Only the lines from the one containing "286 | 0% | 0.3%" through the final line of the material below should be output, exactly as they stand.

= Beginning of Section =

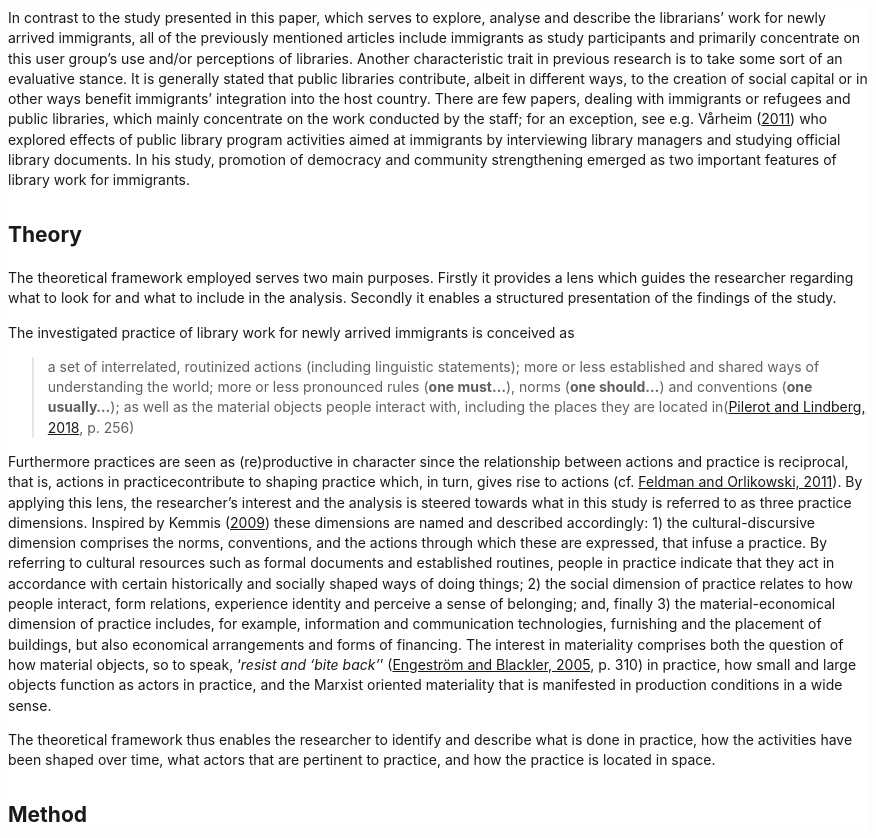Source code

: In contrast to the study presented in this paper, which serves to explore, analyse and describe the librarians’ work for newly arrived immigrants, all of the previously mentioned articles include immigrants as study participants and primarily concentrate on this user group’s use and/or perceptions of libraries. Another characteristic trait in previous research is to take some sort of an evaluative stance. It is generally stated that public libraries contribute, albeit in different ways, to the creation of social capital or in other ways benefit immigrants’ integration into the host country. There are few papers, dealing with immigrants or refugees and public libraries, which mainly concentrate on the work conducted by the staff; for an exception, see e.g. Vårheim ([2011](#var11)) who explored effects of public library program activities aimed at immigrants by interviewing library managers and studying official library documents. In his study, promotion of democracy and community strengthening emerged as two important features of library work for immigrants.

</section>

<section>

## Theory

The theoretical framework employed serves two main purposes. Firstly it provides a lens which guides the researcher regarding what to look for and what to include in the analysis. Secondly it enables a structured presentation of the findings of the study.

The investigated practice of library work for newly arrived immigrants is conceived as

> a set of interrelated, routinized actions (including linguistic statements); more or less established and shared ways of understanding the world; more or less pronounced rules (**one must…**), norms (**one should…**) and conventions (**one usually…**); as well as the material objects people interact with, including the places they are located in([Pilerot and Lindberg, 2018](#pil18), p. 256)

Furthermore practices are seen as (re)productive in character since the relationship between actions and practice is reciprocal, that is, actions in practicecontribute to shaping practice which, in turn, gives rise to actions (cf. [Feldman and Orlikowski, 2011](#fel11)). By applying this lens, the researcher’s interest and the analysis is steered towards what in this study is referred to as three practice dimensions. Inspired by Kemmis ([2009](#kem09)) these dimensions are named and described accordingly: 1) the cultural-discursive dimension comprises the norms, conventions, and the actions through which these are expressed, that infuse a practice. By referring to cultural resources such as formal documents and established routines, people in practice indicate that they act in accordance with certain historically and socially shaped ways of doing things; 2) the social dimension of practice relates to how people interact, form relations, experience identity and perceive a sense of belonging; and, finally 3) the material-economical dimension of practice includes, for example, information and communication technologies, furnishing and the placement of buildings, but also economical arrangements and forms of financing. The interest in materiality comprises both the question of how material objects, so to speak, ‘_resist and ‘bite back’_’ ([Engeström and Blackler, 2005](#eng05), p. 310) in practice, how small and large objects function as actors in practice, and the Marxist oriented materiality that is manifested in production conditions in a wide sense.

The theoretical framework thus enables the researcher to identify and describe what is done in practice, how the activities have been shaped over time, what actors that are pertinent to practice, and how the practice is located in space.

</section>

<section>

## Method
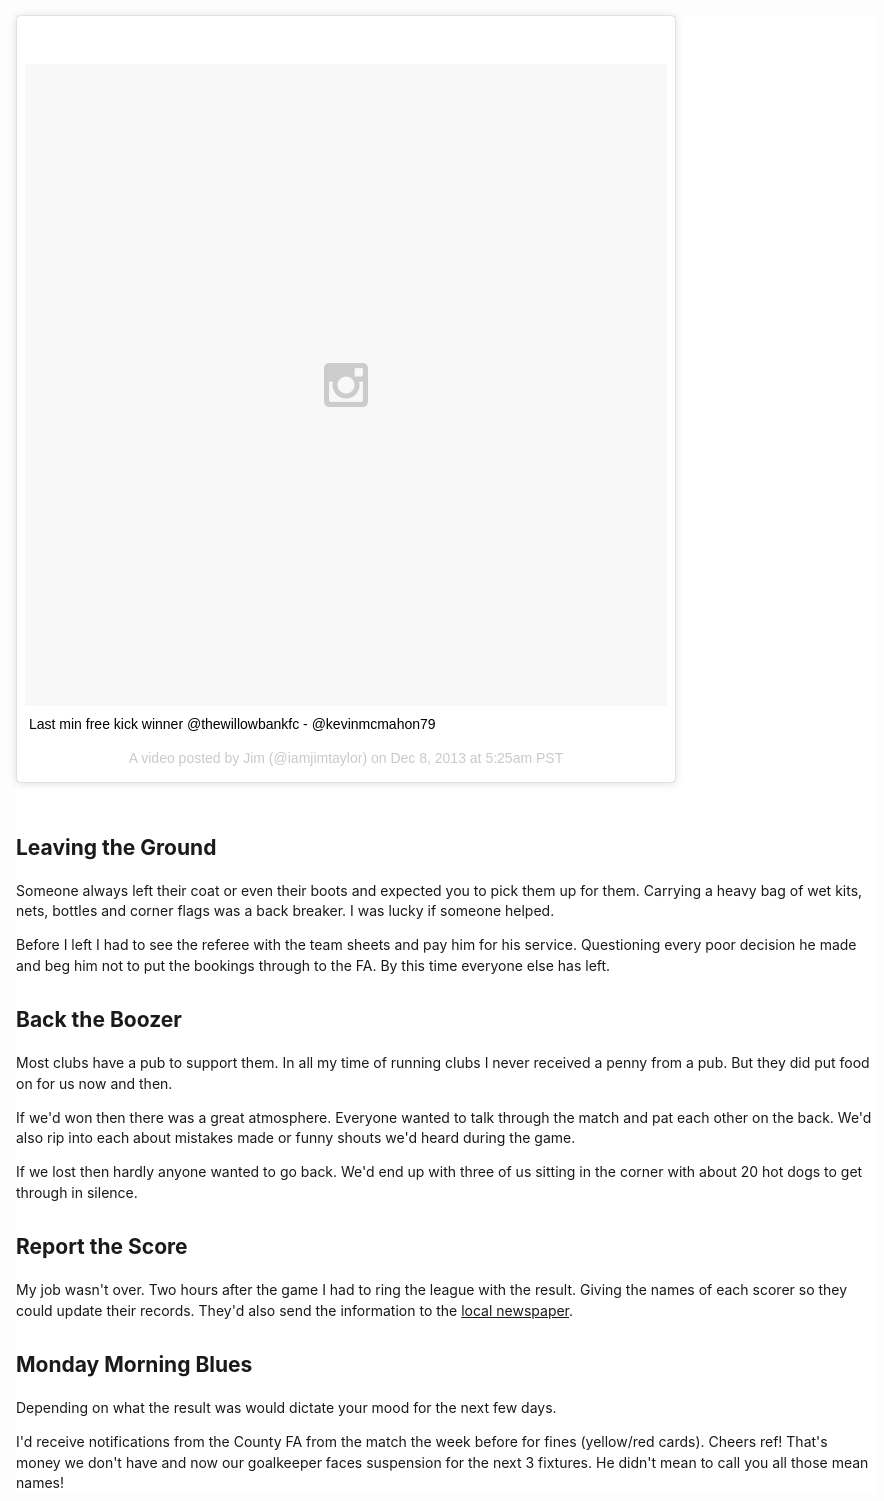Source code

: <blockquote class="instagram-media" data-instgrm-captioned data-instgrm-version="6" style=" background:#FFF; border:0; border-radius:3px; box-shadow:0 0 1px 0 rgba(0,0,0,0.5),0 1px 10px 0 rgba(0,0,0,0.15); margin: 1px; max-width:658px; padding:0; width:99.375%; width:-webkit-calc(100% - 2px); width:calc(100% - 2px);"><div style="padding:8px;"> <div style=" background:#F8F8F8; line-height:0; margin-top:40px; padding:50% 0; text-align:center; width:100%;"> <div style=" background:url(data:image/png;base64,iVBORw0KGgoAAAANSUhEUgAAACwAAAAsCAMAAAApWqozAAAAGFBMVEUiIiI9PT0eHh4gIB4hIBkcHBwcHBwcHBydr+JQAAAACHRSTlMABA4YHyQsM5jtaMwAAADfSURBVDjL7ZVBEgMhCAQBAf//42xcNbpAqakcM0ftUmFAAIBE81IqBJdS3lS6zs3bIpB9WED3YYXFPmHRfT8sgyrCP1x8uEUxLMzNWElFOYCV6mHWWwMzdPEKHlhLw7NWJqkHc4uIZphavDzA2JPzUDsBZziNae2S6owH8xPmX8G7zzgKEOPUoYHvGz1TBCxMkd3kwNVbU0gKHkx+iZILf77IofhrY1nYFnB/lQPb79drWOyJVa/DAvg9B/rLB4cC+Nqgdz/TvBbBnr6GBReqn/nRmDgaQEej7WhonozjF+Y2I/fZou/qAAAAAElFTkSuQmCC); display:block; height:44px; margin:0 auto -44px; position:relative; top:-22px; width:44px;"></div></div> <p style=" margin:8px 0 0 0; padding:0 4px;"> <a href="https://www.instagram.com/p/hqYhtmt21D/" style=" color:#000; font-family:Arial,sans-serif; font-size:14px; font-style:normal; font-weight:normal; line-height:17px; text-decoration:none; word-wrap:break-word;" target="_blank">Last min free kick winner @thewillowbankfc - @kevinmcmahon79</a></p> <p style=" color:#c9c8cd; font-family:Arial,sans-serif; font-size:14px; line-height:17px; margin-bottom:0; margin-top:8px; overflow:hidden; padding:8px 0 7px; text-align:center; text-overflow:ellipsis; white-space:nowrap;">A video posted by Jim (@iamjimtaylor) on <time style=" font-family:Arial,sans-serif; font-size:14px; line-height:17px;" datetime="2013-12-08T13:25:27+00:00">Dec 8, 2013 at 5:25am PST</time></p></div></blockquote><br>
<script async defer src="//platform.instagram.com/en_US/embeds.js"></script>

## Leaving the Ground
Someone always left their coat or even their boots and expected you to pick them up for them. Carrying a heavy bag of wet kits, nets, bottles and corner flags was a back breaker. I was lucky if someone helped. 

Before I left I had to see the referee with the team sheets and pay him for his service. Questioning every poor decision he made and beg him not to put the bookings through to the FA. By this time everyone else has left.

## Back the Boozer
Most clubs have a pub to support them. In all my time of running clubs I never received a penny from a pub. But they did put food on for us now and then. 

If we'd won then there was a great atmosphere. Everyone wanted to talk through the match and pat each other on the back. We'd also rip into each about mistakes made or funny shouts we'd heard during the game. 

If we lost then hardly anyone wanted to go back. We'd end up with three of us sitting in the corner with about 20 hot dogs to get through in silence. 

## Report the Score
My job wasn't over. Two hours after the game I had to ring the league with the result. Giving the names of each scorer so they could update their records. They'd also send the information to the <a href="http://www.liverpoolecho.co.uk/all-about/corinthian" target="_blank">local newspaper</a>. 

## Monday Morning Blues 
Depending on what the result was would dictate your mood for the next few days. 

I'd receive notifications from the County FA from the match the week before for fines (yellow/red cards). Cheers ref! That's money we don't have and now our goalkeeper faces suspension for the next 3 fixtures. He didn't mean to call you all those mean names! 
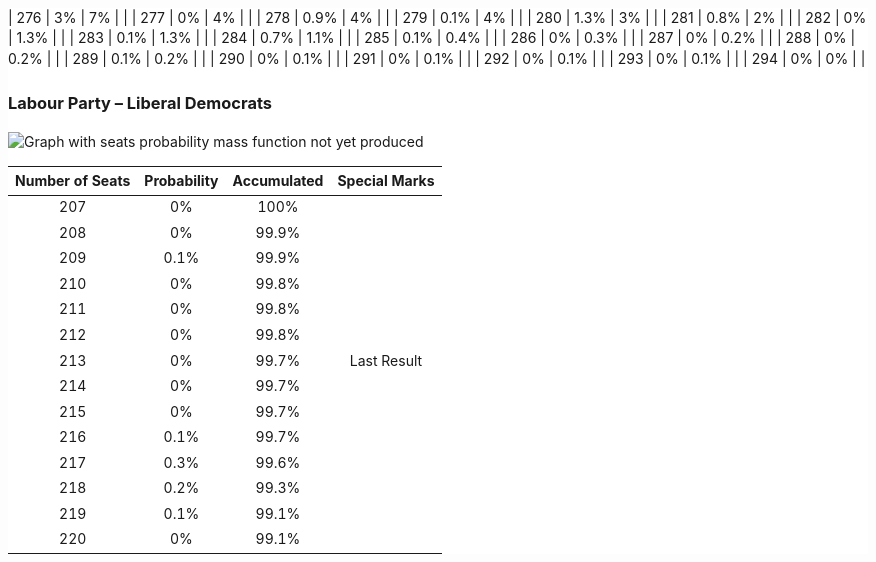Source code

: | 276 | 3% | 7% |  |
| 277 | 0% | 4% |  |
| 278 | 0.9% | 4% |  |
| 279 | 0.1% | 4% |  |
| 280 | 1.3% | 3% |  |
| 281 | 0.8% | 2% |  |
| 282 | 0% | 1.3% |  |
| 283 | 0.1% | 1.3% |  |
| 284 | 0.7% | 1.1% |  |
| 285 | 0.1% | 0.4% |  |
| 286 | 0% | 0.3% |  |
| 287 | 0% | 0.2% |  |
| 288 | 0% | 0.2% |  |
| 289 | 0.1% | 0.2% |  |
| 290 | 0% | 0.1% |  |
| 291 | 0% | 0.1% |  |
| 292 | 0% | 0.1% |  |
| 293 | 0% | 0.1% |  |
| 294 | 0% | 0% |  |

### Labour Party – Liberal Democrats

![Graph with seats probability mass function not yet produced](2021-02-03-YouGov-coalitions-seats-pmf-lab–libdem.png "Seats Probability Mass Function")

| Number of Seats | Probability | Accumulated | Special Marks |
|:---------------:|:-----------:|:-----------:|:-------------:|
| 207 | 0% | 100% |  |
| 208 | 0% | 99.9% |  |
| 209 | 0.1% | 99.9% |  |
| 210 | 0% | 99.8% |  |
| 211 | 0% | 99.8% |  |
| 212 | 0% | 99.8% |  |
| 213 | 0% | 99.7% | Last Result |
| 214 | 0% | 99.7% |  |
| 215 | 0% | 99.7% |  |
| 216 | 0.1% | 99.7% |  |
| 217 | 0.3% | 99.6% |  |
| 218 | 0.2% | 99.3% |  |
| 219 | 0.1% | 99.1% |  |
| 220 | 0% | 99.1% |  |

= End of Section =

# Solution for this problem
| 286 | 0% | 0.3% |  |
| 287 | 0% | 0.2% |  |
| 288 | 0% | 0.2% |  |
| 289 | 0.1% | 0.2% |  |
| 290 | 0% | 0.1% |  |
| 291 | 0% | 0.1% |  |
| 292 | 0% | 0.1% |  |
| 293 | 0% | 0.1% |  |
| 294 | 0% | 0% |  |

### Labour Party – Liberal Democrats

![Graph with seats probability mass function not yet produced](2021-02-03-YouGov-coalitions-seats-pmf-lab–libdem.png "Seats Probability Mass Function")

| Number of Seats | Probability | Accumulated | Special Marks |
|:---------------:|:-----------:|:-----------:|:-------------:|
| 207 | 0% | 100% |  |
| 208 | 0% | 99.9% |  |
| 209 | 0.1% | 99.9% |  |
| 210 | 0% | 99.8% |  |
| 211 | 0% | 99.8% |  |
| 212 | 0% | 99.8% |  |
| 213 | 0% | 99.7% | Last Result |
| 214 | 0% | 99.7% |  |
| 215 | 0% | 99.7% |  |
| 216 | 0.1% | 99.7% |  |
| 217 | 0.3% | 99.6% |  |
| 218 | 0.2% | 99.3% |  |
| 219 | 0.1% | 99.1% |  |
| 220 | 0% | 99.1% |  |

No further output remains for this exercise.